##### Text excerpt #####

Children's Eye Care
It is important to note that 80% of lifetime exposure to the sun occurs by the age of 18. The risk of UV exposure is greater in the young because they have larger pupils, allowing more light into the eyes.
They are also outside without eye protection much more frequently and for longer periods than most adults.
Every child, even those without noticeable eye problems, should have a vision screening and/or eye examination before going to school for the first time.
This will ensure that the child has no vision problems that could hamper his development. Good vision is essential for proper physical development and educational progress in growing children.
Warning signs - Your young child might not be able to tell you if he or she has an eye problem, but parents are usually the first to recognise the signs of eye disorders in their children.
Be aware of the following signs or symptoms:
- One eye drifts or aims in a different direction than the other (look carefully – this can be subtle). This is significant even if it only occurs when the child is tired or stressed.
- Turns or tilts head to see
- Head is frequently tilted to one side or one shoulder is noticeably higher
- Squinting or closing of one eye
- Excessive blinking or squinting
- Poor visual/motor skills (often called, "hand-eye coordination")

##### Data for review #####

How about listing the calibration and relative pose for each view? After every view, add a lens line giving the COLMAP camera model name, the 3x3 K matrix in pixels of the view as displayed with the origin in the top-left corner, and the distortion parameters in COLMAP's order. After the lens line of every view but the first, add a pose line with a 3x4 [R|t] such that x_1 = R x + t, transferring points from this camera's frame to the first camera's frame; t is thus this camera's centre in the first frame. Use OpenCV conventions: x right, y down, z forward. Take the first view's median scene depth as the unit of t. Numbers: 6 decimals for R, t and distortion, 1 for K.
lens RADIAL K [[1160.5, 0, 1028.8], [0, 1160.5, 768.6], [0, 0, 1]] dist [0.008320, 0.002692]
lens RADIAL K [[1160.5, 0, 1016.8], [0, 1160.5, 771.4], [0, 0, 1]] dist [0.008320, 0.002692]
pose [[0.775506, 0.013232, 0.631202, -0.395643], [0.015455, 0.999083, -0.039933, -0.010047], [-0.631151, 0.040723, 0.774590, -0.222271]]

#####
##### Data for review #####

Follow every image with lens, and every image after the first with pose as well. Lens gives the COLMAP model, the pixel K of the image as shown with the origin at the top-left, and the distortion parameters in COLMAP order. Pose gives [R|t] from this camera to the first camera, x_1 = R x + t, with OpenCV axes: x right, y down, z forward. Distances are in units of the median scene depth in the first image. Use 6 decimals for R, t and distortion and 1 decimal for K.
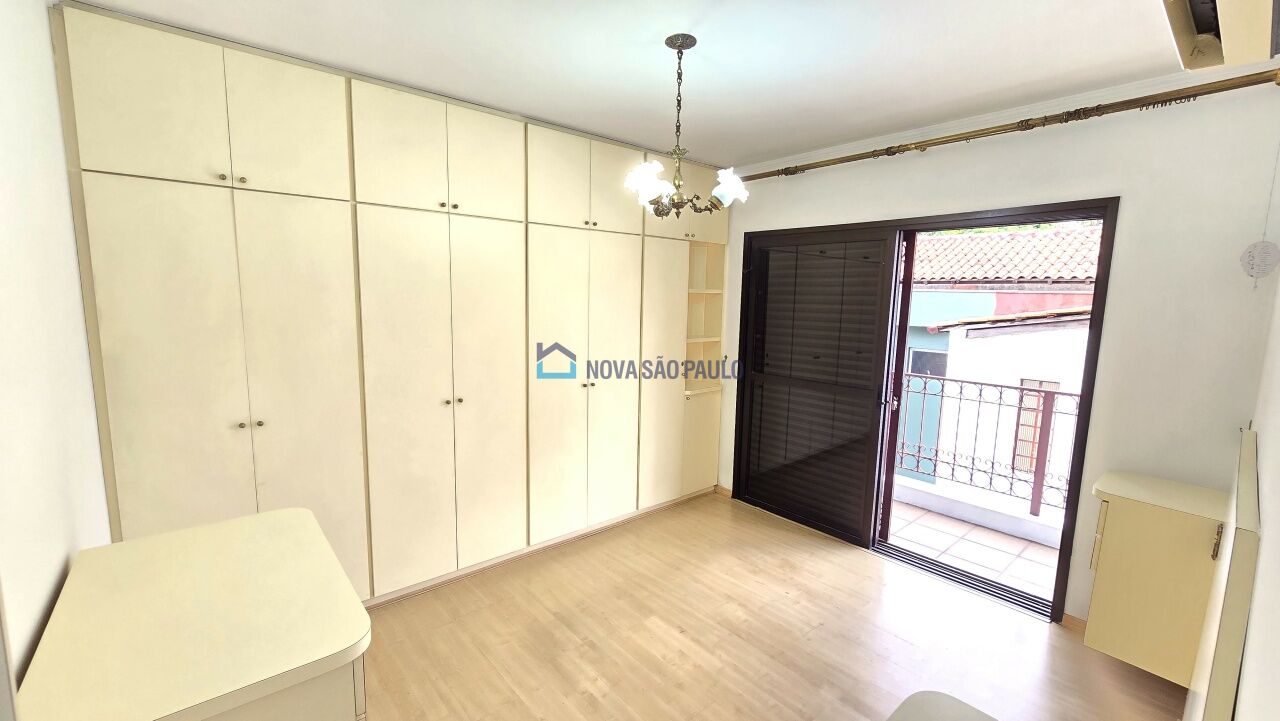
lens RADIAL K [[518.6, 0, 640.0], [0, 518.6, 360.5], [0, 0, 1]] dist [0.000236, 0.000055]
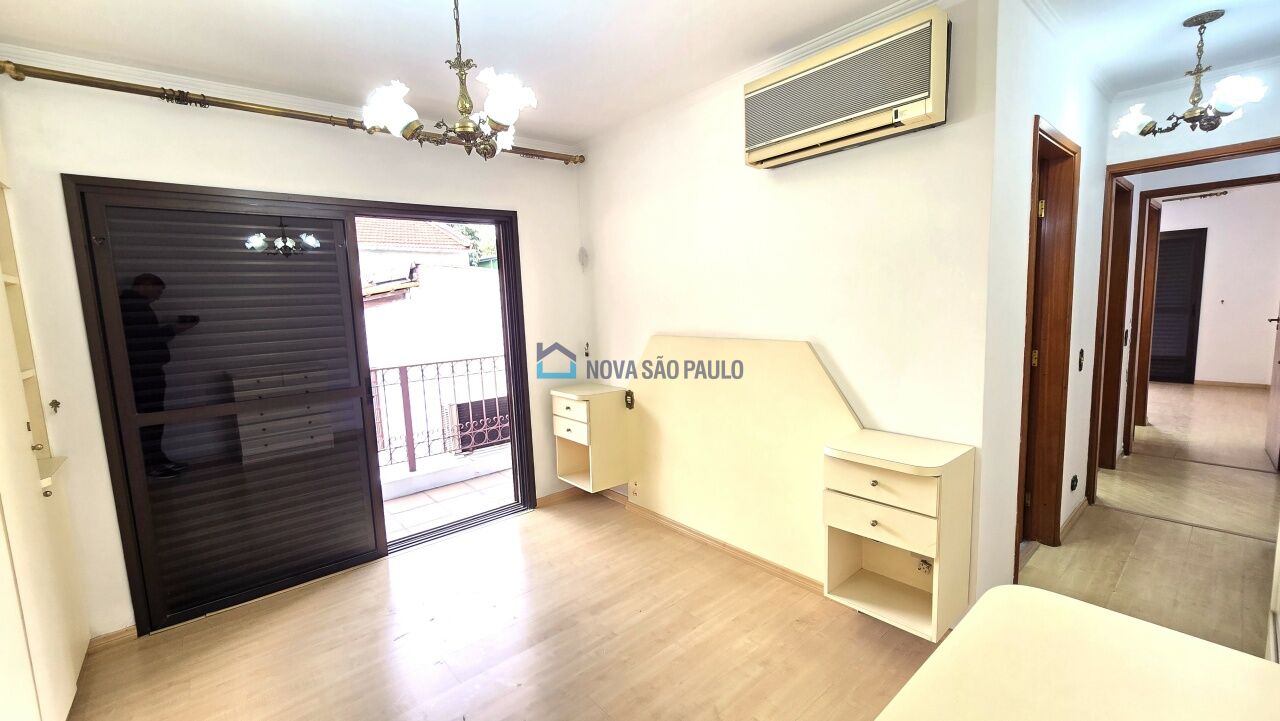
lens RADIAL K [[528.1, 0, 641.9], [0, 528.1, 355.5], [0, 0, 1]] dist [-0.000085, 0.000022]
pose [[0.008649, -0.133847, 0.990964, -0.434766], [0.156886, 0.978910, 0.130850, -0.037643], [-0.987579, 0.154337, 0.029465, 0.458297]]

#####
##### Data for review #####

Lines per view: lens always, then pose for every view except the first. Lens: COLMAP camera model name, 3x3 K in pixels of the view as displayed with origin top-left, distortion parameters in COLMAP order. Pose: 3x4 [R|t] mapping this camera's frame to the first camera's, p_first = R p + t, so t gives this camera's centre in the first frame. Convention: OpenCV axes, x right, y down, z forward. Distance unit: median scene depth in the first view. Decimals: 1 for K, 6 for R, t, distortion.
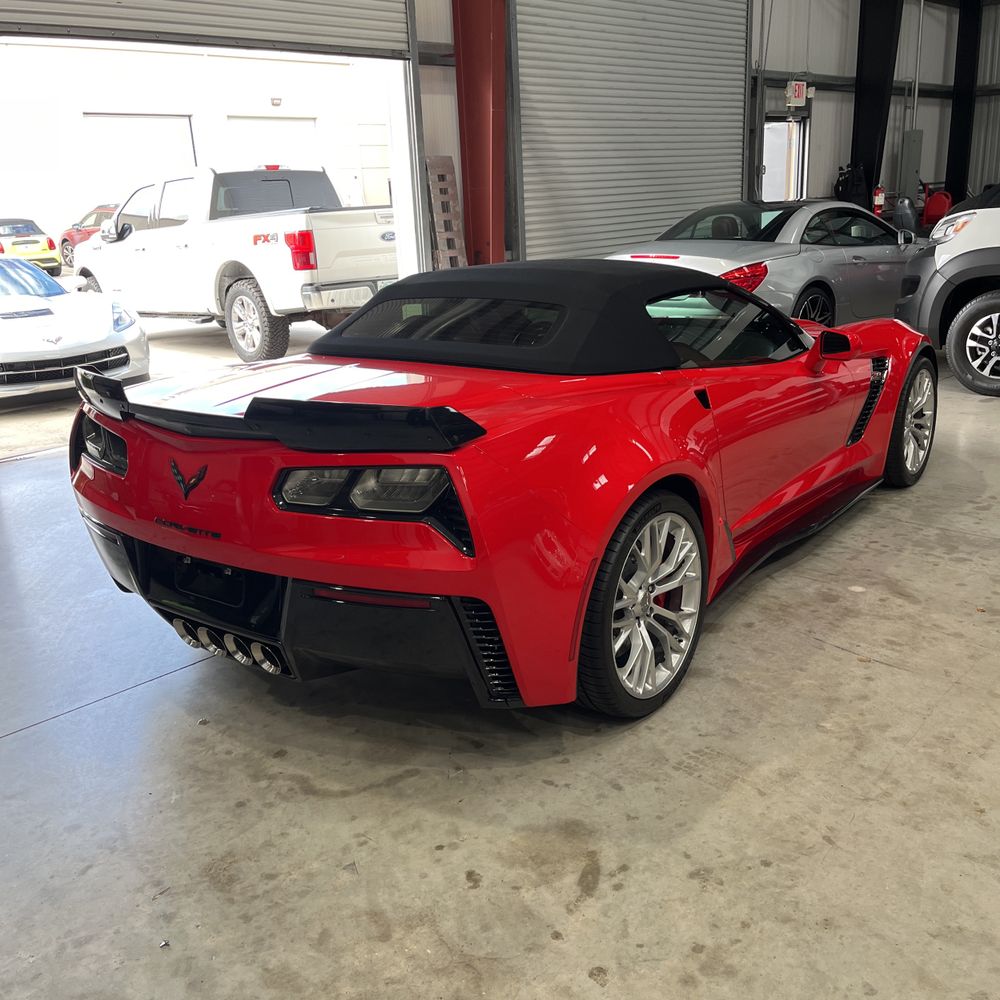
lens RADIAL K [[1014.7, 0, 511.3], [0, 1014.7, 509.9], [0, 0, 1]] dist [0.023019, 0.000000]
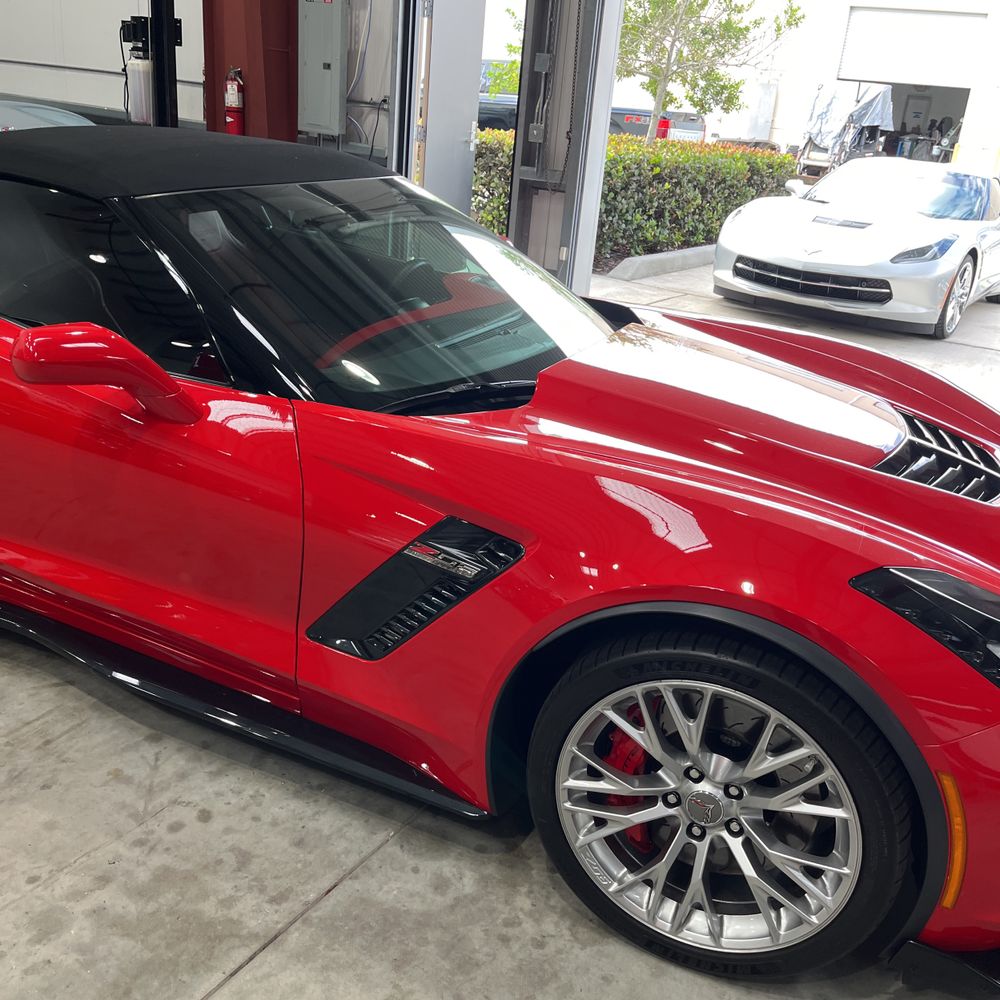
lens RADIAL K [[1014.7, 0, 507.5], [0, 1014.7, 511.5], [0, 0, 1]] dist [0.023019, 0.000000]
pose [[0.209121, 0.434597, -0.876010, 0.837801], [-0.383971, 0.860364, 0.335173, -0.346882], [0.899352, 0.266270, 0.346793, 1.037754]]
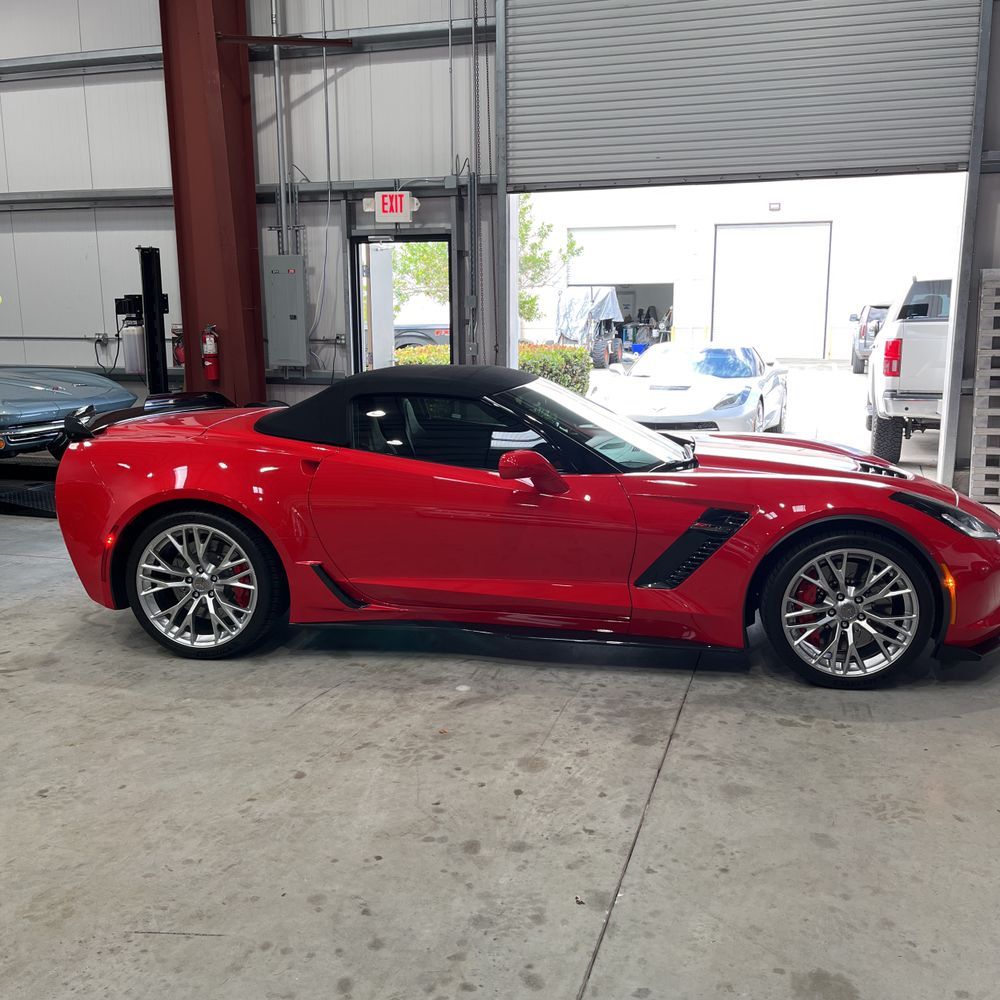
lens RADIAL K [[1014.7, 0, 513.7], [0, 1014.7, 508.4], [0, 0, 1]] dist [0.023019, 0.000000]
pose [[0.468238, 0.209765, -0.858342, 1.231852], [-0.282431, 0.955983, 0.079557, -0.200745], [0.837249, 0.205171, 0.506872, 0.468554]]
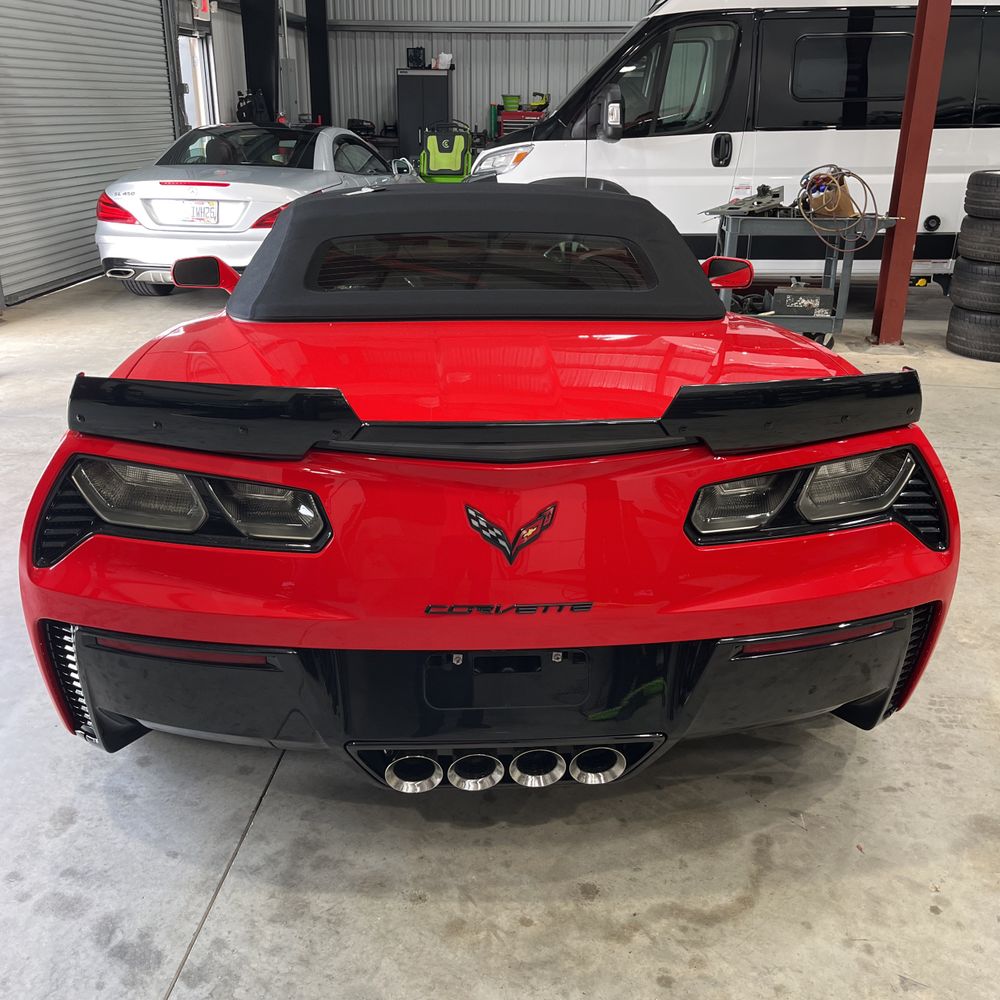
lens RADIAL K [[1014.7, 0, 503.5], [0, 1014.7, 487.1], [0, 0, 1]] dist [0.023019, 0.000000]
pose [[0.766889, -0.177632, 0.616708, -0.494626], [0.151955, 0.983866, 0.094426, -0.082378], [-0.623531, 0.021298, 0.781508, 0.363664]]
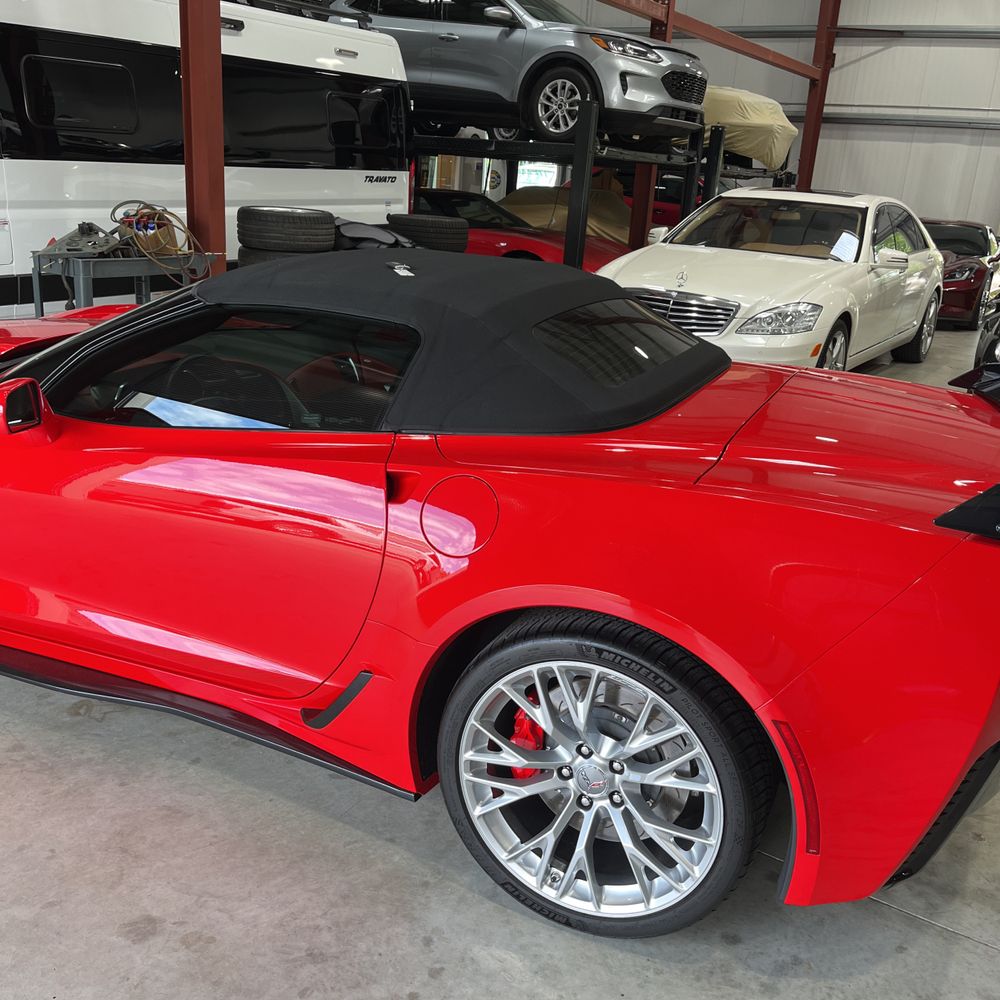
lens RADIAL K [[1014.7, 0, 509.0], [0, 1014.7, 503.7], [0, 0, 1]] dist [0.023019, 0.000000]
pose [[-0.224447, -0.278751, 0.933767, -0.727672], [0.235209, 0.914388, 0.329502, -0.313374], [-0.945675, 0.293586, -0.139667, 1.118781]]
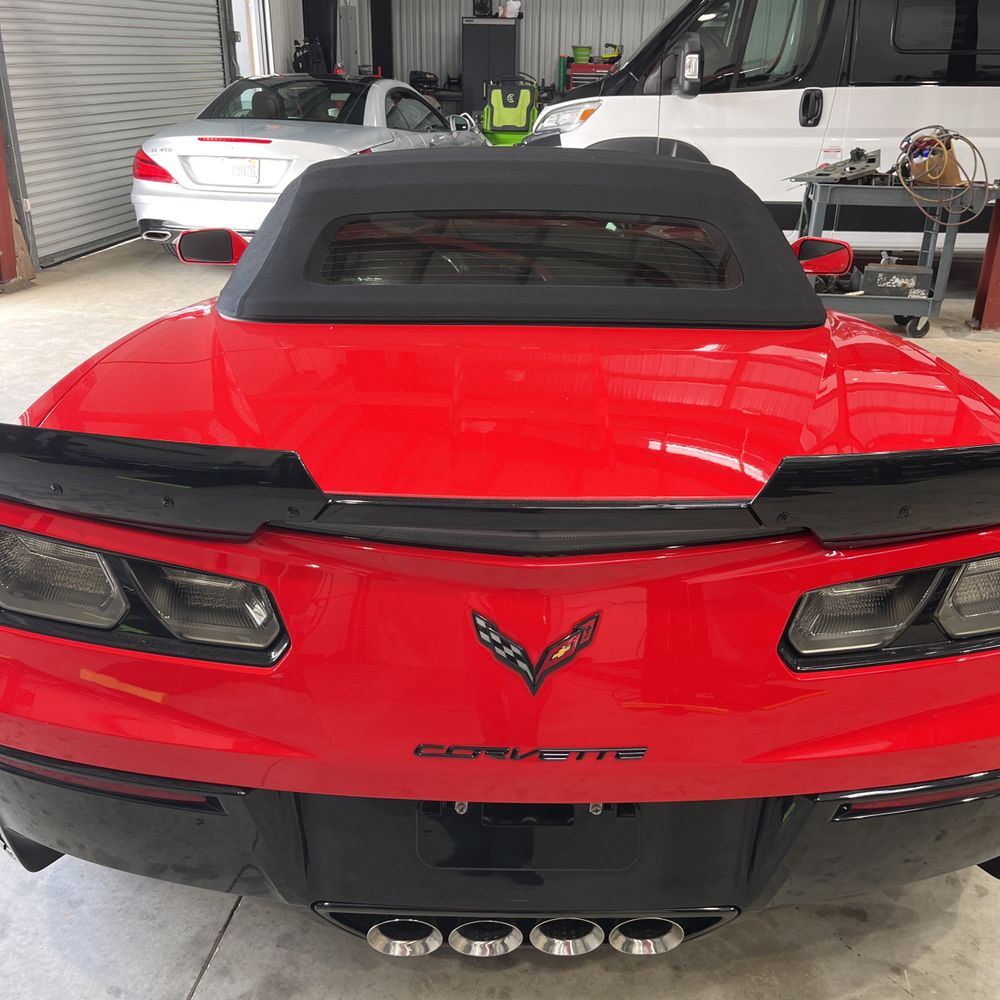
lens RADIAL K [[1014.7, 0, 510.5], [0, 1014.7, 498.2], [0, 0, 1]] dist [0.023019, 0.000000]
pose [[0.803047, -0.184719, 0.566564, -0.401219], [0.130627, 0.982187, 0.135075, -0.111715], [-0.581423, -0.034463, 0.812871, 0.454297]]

#####

To do
[1] According to the children's eye care text above, what percentage of lifetime sun exposure occurs by the age of 18?
[2] Repeat the children's eye care text between "Children's Eye Care" and "the first time.", inclusive.

Answers for the tasks
[1] 80%

[2]
Children's Eye Care
It is important to note that 80% of lifetime exposure to the sun occurs by the age of 18. The risk of UV exposure is greater in the young because they have larger pupils, allowing more light into the eyes.
They are also outside without eye protection much more frequently and for longer periods than most adults.
Every child, even those without noticeable eye problems, should have a vision screening and/or eye examination before going to school for the first time.